> TASK STATEMENT: Your answer should be every line with the word "wash", copied from the data below.
┌─ DATA FOR THE TASK
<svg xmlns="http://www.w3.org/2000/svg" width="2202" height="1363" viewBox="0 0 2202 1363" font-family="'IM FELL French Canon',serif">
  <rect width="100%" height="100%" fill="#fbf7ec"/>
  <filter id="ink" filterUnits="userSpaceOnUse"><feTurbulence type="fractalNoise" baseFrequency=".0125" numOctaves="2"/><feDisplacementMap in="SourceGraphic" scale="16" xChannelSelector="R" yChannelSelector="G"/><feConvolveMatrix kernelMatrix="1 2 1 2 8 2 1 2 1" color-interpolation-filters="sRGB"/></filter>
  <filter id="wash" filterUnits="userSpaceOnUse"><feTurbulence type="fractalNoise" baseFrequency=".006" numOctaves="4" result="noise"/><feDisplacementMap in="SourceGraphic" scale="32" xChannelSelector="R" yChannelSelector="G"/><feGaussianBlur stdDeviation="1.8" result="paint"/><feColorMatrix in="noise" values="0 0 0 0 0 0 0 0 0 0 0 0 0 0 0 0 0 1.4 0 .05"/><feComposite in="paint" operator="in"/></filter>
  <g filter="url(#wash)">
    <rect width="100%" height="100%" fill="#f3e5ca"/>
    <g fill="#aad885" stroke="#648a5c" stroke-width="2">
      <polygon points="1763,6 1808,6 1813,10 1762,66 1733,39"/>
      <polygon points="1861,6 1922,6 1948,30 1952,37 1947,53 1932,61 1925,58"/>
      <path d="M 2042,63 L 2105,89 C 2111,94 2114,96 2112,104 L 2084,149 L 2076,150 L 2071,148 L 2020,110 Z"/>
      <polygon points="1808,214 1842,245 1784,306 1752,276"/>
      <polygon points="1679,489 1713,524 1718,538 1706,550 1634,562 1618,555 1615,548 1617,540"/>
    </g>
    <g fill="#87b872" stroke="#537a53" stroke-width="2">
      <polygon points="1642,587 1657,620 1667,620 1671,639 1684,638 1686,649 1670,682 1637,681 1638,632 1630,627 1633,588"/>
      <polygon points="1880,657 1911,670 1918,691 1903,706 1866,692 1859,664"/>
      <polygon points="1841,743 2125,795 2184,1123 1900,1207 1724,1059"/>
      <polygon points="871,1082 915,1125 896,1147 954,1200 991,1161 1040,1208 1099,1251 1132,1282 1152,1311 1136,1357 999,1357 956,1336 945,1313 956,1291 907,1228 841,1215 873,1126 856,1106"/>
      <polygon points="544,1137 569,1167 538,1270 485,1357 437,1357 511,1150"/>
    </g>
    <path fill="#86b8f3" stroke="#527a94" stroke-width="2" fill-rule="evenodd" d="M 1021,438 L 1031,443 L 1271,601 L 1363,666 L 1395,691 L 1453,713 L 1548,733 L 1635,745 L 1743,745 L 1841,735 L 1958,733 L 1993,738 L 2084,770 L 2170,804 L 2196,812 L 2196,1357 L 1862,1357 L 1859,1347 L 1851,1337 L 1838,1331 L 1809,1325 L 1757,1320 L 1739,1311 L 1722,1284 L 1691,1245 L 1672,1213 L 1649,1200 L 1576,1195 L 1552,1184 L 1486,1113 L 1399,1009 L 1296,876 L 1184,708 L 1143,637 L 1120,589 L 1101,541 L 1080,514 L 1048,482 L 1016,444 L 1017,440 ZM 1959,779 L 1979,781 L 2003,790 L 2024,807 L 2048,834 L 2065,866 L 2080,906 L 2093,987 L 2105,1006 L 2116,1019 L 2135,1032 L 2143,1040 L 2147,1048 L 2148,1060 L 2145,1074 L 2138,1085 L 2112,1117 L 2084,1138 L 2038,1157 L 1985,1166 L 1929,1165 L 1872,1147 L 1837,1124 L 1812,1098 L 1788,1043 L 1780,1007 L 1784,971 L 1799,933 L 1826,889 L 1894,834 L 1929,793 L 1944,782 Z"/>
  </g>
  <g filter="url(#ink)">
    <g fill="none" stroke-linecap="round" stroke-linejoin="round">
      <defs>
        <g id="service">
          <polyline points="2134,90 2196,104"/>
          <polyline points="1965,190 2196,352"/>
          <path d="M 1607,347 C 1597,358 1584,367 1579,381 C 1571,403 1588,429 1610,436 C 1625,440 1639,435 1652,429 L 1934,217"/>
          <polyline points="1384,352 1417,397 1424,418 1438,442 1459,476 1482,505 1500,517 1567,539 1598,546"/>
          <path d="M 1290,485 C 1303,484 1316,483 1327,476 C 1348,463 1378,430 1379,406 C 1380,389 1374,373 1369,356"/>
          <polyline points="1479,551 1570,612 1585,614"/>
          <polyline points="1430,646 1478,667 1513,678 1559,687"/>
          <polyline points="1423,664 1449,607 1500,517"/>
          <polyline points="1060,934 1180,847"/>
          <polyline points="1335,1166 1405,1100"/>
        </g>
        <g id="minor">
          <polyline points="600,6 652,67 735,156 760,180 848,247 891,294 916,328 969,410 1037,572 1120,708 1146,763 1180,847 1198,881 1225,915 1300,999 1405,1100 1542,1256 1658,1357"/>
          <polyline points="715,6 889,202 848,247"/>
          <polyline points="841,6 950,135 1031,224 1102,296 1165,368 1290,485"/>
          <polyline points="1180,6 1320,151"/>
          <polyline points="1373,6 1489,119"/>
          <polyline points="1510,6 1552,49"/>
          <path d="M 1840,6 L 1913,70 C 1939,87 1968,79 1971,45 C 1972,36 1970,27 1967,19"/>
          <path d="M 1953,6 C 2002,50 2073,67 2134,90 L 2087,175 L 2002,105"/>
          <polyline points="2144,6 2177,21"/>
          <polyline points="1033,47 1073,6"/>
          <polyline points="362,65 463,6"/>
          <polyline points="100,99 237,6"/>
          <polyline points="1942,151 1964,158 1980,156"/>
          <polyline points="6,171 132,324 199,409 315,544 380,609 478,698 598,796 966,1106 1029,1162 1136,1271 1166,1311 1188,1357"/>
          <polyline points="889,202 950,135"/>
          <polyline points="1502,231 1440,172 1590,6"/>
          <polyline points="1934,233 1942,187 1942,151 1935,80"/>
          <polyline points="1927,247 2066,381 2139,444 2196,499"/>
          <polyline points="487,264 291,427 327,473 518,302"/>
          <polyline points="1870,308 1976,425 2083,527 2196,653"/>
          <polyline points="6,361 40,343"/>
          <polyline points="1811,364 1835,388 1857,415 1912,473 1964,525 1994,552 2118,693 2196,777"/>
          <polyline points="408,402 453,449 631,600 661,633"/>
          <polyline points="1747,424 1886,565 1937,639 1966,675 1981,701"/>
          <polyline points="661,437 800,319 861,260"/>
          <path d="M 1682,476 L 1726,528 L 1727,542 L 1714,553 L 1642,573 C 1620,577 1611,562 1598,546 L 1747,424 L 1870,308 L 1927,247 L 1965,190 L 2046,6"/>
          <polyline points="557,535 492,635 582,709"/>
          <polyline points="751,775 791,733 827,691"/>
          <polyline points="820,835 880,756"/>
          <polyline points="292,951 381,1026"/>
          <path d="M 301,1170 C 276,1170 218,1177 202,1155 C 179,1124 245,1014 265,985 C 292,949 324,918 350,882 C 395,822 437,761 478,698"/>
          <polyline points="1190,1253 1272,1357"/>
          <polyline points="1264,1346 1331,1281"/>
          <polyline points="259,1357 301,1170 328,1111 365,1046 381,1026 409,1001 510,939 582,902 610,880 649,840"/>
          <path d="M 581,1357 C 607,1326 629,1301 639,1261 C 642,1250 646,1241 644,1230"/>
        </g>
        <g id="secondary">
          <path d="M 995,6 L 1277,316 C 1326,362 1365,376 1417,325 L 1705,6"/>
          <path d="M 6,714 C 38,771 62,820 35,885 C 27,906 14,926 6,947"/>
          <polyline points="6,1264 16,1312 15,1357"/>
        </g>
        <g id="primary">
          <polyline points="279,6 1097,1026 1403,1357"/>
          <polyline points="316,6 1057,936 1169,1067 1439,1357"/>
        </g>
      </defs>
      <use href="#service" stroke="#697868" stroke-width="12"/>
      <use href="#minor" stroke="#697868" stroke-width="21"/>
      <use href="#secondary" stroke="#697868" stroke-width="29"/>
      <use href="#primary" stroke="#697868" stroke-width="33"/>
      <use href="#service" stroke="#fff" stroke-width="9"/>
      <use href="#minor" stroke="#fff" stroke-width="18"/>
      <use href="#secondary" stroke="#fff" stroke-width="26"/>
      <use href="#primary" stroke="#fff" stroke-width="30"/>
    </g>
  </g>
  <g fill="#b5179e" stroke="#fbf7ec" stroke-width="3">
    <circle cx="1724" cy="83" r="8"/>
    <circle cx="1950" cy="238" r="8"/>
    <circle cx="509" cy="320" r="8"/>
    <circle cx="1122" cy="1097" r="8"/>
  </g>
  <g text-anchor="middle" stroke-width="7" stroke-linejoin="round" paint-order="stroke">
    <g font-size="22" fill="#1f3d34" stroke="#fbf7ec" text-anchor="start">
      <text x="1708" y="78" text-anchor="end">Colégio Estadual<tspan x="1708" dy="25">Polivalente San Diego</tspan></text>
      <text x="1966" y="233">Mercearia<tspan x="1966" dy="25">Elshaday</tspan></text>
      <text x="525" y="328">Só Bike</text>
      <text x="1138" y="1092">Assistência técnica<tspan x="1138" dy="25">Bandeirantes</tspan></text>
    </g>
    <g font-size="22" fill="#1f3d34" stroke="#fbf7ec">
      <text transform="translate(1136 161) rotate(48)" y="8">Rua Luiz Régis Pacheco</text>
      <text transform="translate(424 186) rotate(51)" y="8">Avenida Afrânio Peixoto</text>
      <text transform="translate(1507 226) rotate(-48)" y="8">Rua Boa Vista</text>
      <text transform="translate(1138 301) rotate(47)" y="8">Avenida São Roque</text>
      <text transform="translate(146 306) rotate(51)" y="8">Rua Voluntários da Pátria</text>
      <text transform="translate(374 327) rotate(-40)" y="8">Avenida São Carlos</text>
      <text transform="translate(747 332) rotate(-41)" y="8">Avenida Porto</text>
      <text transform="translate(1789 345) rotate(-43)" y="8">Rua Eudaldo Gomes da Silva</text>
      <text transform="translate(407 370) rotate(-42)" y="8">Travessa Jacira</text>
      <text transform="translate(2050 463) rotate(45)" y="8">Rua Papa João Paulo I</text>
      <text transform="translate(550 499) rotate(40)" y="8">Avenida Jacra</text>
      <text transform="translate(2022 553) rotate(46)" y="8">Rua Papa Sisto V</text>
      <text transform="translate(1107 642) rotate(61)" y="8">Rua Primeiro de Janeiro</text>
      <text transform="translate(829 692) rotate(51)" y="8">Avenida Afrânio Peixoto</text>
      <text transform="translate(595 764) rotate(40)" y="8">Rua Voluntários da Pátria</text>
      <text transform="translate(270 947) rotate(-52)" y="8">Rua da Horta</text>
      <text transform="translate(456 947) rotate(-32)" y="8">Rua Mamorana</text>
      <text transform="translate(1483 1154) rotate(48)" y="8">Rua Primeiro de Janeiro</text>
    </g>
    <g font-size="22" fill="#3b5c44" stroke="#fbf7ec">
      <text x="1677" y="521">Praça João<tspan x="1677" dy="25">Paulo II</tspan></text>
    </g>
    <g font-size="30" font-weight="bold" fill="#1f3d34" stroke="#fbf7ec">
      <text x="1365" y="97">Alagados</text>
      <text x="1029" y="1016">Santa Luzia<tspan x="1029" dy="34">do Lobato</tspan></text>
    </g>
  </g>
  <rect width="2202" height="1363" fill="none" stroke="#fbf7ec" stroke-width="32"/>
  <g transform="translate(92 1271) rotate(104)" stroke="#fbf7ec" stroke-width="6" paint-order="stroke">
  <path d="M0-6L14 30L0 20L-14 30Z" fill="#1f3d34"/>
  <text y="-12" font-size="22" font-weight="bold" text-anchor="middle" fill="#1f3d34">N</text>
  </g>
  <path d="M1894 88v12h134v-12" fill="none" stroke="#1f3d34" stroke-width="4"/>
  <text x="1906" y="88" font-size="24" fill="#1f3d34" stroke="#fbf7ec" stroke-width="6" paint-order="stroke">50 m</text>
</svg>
└─
┌─ DATA FOR THE TASK
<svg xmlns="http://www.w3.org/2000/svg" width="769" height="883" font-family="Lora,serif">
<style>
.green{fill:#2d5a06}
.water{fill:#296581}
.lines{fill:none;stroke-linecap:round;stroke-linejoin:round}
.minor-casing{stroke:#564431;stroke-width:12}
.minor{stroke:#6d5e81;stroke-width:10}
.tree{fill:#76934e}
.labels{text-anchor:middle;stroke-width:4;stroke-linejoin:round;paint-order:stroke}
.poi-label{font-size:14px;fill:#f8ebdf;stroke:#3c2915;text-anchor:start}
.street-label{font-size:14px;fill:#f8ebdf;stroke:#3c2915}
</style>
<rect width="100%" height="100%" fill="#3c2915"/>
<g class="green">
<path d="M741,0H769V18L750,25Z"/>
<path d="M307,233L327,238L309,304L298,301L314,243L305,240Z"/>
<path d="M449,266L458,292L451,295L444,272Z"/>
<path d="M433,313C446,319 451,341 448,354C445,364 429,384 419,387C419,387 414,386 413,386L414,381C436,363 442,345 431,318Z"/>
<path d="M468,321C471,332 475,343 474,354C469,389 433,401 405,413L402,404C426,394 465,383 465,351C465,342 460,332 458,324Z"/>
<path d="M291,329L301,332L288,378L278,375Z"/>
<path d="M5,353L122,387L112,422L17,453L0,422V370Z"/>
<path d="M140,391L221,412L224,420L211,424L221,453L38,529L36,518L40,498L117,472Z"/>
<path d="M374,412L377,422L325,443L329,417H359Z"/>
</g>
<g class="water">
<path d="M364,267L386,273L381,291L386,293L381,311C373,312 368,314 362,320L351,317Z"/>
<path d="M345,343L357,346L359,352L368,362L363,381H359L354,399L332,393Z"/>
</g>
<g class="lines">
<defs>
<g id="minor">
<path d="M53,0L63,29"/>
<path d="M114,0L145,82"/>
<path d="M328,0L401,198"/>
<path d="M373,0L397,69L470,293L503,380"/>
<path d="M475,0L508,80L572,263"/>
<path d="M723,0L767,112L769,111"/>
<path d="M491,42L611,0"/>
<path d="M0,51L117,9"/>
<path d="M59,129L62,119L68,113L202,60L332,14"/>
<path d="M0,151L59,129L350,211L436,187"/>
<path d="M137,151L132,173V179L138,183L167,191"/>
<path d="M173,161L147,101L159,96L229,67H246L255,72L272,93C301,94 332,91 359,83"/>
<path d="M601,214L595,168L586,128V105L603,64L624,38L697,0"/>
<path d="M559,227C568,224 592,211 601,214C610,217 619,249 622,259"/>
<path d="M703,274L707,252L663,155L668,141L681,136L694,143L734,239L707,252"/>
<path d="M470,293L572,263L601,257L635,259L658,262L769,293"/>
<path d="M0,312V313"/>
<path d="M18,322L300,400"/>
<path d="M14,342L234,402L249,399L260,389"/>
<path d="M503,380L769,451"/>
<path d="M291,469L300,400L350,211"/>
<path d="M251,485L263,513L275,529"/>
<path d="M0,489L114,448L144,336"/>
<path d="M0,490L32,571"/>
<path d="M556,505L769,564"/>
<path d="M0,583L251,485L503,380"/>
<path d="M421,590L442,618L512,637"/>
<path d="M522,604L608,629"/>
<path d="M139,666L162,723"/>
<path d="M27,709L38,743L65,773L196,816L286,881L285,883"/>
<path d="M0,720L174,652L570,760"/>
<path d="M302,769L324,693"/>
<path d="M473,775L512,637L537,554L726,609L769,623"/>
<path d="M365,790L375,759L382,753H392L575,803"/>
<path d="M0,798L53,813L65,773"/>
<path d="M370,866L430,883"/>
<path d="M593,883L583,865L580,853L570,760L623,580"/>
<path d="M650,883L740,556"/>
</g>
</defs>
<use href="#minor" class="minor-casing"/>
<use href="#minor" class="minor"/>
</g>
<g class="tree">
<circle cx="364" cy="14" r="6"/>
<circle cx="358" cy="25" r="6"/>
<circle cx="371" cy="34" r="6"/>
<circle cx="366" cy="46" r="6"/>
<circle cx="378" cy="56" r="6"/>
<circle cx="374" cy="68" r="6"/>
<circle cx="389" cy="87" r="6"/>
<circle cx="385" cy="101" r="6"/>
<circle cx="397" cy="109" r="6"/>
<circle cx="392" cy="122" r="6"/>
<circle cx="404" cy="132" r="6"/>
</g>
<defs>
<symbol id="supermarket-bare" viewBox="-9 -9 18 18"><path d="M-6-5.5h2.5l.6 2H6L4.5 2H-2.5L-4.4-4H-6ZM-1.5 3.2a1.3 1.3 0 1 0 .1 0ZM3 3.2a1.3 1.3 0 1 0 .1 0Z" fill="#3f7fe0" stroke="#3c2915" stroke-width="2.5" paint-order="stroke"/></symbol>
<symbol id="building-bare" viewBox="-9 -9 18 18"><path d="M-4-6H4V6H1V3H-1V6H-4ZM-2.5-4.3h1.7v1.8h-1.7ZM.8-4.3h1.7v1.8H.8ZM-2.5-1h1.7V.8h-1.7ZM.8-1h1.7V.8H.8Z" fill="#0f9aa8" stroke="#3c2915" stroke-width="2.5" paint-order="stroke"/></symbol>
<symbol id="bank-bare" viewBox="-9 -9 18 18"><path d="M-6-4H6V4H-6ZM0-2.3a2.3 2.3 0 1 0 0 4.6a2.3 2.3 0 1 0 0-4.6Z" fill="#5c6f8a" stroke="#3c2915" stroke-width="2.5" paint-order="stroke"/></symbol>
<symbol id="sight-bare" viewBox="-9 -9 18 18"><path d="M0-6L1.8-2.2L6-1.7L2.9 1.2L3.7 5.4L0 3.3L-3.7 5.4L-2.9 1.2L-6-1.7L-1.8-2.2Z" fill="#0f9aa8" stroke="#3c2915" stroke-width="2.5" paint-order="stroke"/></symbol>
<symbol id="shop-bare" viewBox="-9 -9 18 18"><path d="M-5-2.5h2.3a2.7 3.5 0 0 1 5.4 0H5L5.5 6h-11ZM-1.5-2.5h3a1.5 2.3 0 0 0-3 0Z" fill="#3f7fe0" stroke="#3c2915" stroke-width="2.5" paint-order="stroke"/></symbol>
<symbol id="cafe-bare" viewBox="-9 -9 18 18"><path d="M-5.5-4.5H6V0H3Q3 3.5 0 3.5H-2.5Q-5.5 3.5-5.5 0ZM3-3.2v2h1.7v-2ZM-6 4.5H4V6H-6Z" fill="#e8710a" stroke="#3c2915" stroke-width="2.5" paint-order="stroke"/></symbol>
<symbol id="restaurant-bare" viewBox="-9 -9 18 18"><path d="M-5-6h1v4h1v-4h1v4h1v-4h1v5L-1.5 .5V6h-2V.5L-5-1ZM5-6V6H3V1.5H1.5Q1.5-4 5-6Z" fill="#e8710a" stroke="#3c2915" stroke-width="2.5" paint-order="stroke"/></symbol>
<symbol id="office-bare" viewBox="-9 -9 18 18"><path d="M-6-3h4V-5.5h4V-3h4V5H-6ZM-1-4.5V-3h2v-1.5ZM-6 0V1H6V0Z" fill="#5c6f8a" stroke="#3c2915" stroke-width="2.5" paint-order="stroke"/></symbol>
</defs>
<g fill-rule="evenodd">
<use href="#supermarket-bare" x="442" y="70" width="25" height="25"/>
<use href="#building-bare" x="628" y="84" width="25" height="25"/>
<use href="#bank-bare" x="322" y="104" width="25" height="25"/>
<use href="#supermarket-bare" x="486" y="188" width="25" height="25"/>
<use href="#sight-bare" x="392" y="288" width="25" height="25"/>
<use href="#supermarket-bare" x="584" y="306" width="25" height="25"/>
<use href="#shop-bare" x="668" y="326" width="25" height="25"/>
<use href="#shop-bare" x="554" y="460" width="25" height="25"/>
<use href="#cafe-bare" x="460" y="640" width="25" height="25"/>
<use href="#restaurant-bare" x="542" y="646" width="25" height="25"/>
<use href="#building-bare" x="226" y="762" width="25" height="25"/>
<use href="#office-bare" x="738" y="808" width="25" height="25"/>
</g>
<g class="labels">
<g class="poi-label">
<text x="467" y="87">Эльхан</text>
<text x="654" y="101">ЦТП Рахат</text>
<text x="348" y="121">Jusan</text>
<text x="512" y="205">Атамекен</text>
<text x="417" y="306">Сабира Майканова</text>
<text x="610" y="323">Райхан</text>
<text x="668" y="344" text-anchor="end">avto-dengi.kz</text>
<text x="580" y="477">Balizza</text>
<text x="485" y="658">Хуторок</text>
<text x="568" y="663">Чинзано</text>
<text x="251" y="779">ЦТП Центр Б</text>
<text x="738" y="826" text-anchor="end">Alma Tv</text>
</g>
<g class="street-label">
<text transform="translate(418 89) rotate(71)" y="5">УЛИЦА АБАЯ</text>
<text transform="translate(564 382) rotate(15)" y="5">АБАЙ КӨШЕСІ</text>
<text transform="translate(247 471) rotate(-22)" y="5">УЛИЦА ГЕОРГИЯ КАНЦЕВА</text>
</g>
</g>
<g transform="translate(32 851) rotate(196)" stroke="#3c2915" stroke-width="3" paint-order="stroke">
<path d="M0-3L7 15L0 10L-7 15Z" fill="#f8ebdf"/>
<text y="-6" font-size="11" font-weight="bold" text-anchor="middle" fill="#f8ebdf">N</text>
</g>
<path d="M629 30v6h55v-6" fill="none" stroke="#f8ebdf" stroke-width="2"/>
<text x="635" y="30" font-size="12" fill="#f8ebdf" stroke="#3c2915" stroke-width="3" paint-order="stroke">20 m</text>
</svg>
└─
> EXERCISE ANSWER:
  <filter id="wash" filterUnits="userSpaceOnUse"><feTurbulence type="fractalNoise" baseFrequency=".006" numOctaves="4" result="noise"/><feDisplacementMap in="SourceGraphic" scale="32" xChannelSelector="R" yChannelSelector="G"/><feGaussianBlur stdDeviation="1.8" result="paint"/><feColorMatrix in="noise" values="0 0 0 0 0 0 0 0 0 0 0 0 0 0 0 0 0 1.4 0 .05"/><feComposite in="paint" operator="in"/></filter>
  <g filter="url(#wash)">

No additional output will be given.